"On a une année normale, avec une charge (quantité de raisins) qui n'est pas extraordinaire mais largement suffisante pour le quota de l'appellation", note Bernard Beaulieu, secrétaire général de la CGT du champagne. "Les capteurs de pollen, utilisés pour évaluer la récolte, indiquent un rendement (agronomique) proche de 14.000 kilos/hectare", au-delà du quota que la loi autorise à récolter, confirme le Comité interprofessionnel du vin de Champagne (CIVC), qui estime le début de la vendange "entre le 15 et 20 septembre".
En 2004, ce quota légal, fixé à 13.000 kilos/hectare, avait été augmenté de 1.000 kilos en raison de l'abondance exceptionnelle de la vendange, alors que l'année précédente, le gel et la canicule avaient fortement réduit les quantités de raisins sur les quelque 30.000 hectares de l'AOC champagne.
Si ce rendement hors norme avait permis de reconstituer les réserves, il n'avait pas non plus réjoui complètement les vignerons, obligés de sacrifier les raisins en trop: "si c'est pour en mettre à côté, ce n'est pas la peine", se souvient Guy Bouvet, récoltant-manipulant à Mareuil-sur-Ay (Marne). Ce dernier prédit aujourd'hui une "belle récolte" : "la vigne est en bonne santé, même si on a eu un peu de mildiou et si l'orage est passé dans quelques endroits. Je suis plutôt optimiste".
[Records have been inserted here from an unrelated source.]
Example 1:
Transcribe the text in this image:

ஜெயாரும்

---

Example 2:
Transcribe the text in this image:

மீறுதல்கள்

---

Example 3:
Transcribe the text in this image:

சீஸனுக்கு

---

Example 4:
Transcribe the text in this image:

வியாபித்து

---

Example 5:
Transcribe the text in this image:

Le CIVC signale lui aussi quelques attaques de mildiou "bien contrôlées", dues à une météo conjuguant pluies abondantes et fortes chaleurs. L'organisme professionnel précise toutefois que le vignoble a été bien épargné par le temps, évitant gelées et grêle, tandis que les épisodes de sécheresse ont été sans conséquence, le sol crayeux des vignes absorbant l'eau comme une véritable éponge.
Les vignerons, fidèles au vieux dicton champenois "si juin fait le vin, août fait le goût" (juin étant la période de la fleur de vigne, qui détermine la quantité de raisins, ndlr), restent prudents et gardent un oeil sur le ciel. "Le mois d'août va être assez déterminant pour la qualité du raisin", assure Stéphane Lamoureux, vigneron indépendant aux Riceys, dans l'Aube, qui détaille ses exigences : "Maintenant il faudrait que l'on n'ait que du soleil jusqu'en septembre, et ce serait bon".
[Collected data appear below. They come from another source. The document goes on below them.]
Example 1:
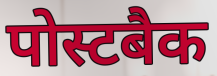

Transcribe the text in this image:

पोस्टबैक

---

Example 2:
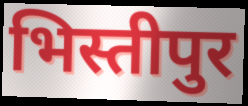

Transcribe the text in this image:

भिस्तीपुर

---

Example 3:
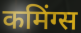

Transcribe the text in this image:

कमिंग्स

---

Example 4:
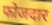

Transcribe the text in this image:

फोजदार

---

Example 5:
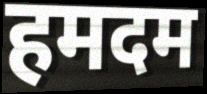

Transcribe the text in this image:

हमदमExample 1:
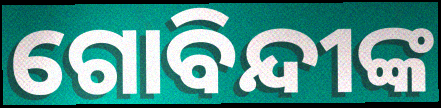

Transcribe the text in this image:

ଗୋବିନ୍ଦୀଙ୍କ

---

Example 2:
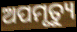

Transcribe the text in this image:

ଅପମୃତ୍ୟୁ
Prudence également dans les grandes maisons : "J'ai connu des années pires que ça", dit sobrement François Lhotte, directeur du vignoble à Moët et Chandon, qui ajoute tout de même, énigmatique : "La situation est sous contrôle". Autour du 25 août, les premiers prélèvements dans les vignes révèleront les taux de sucre et d'acidité du raisin, gages de qualité pour une vendange qui devrait produire environ 300 millions de bouteilles de "vin fou", à peu près toutes assurées d'être vendues.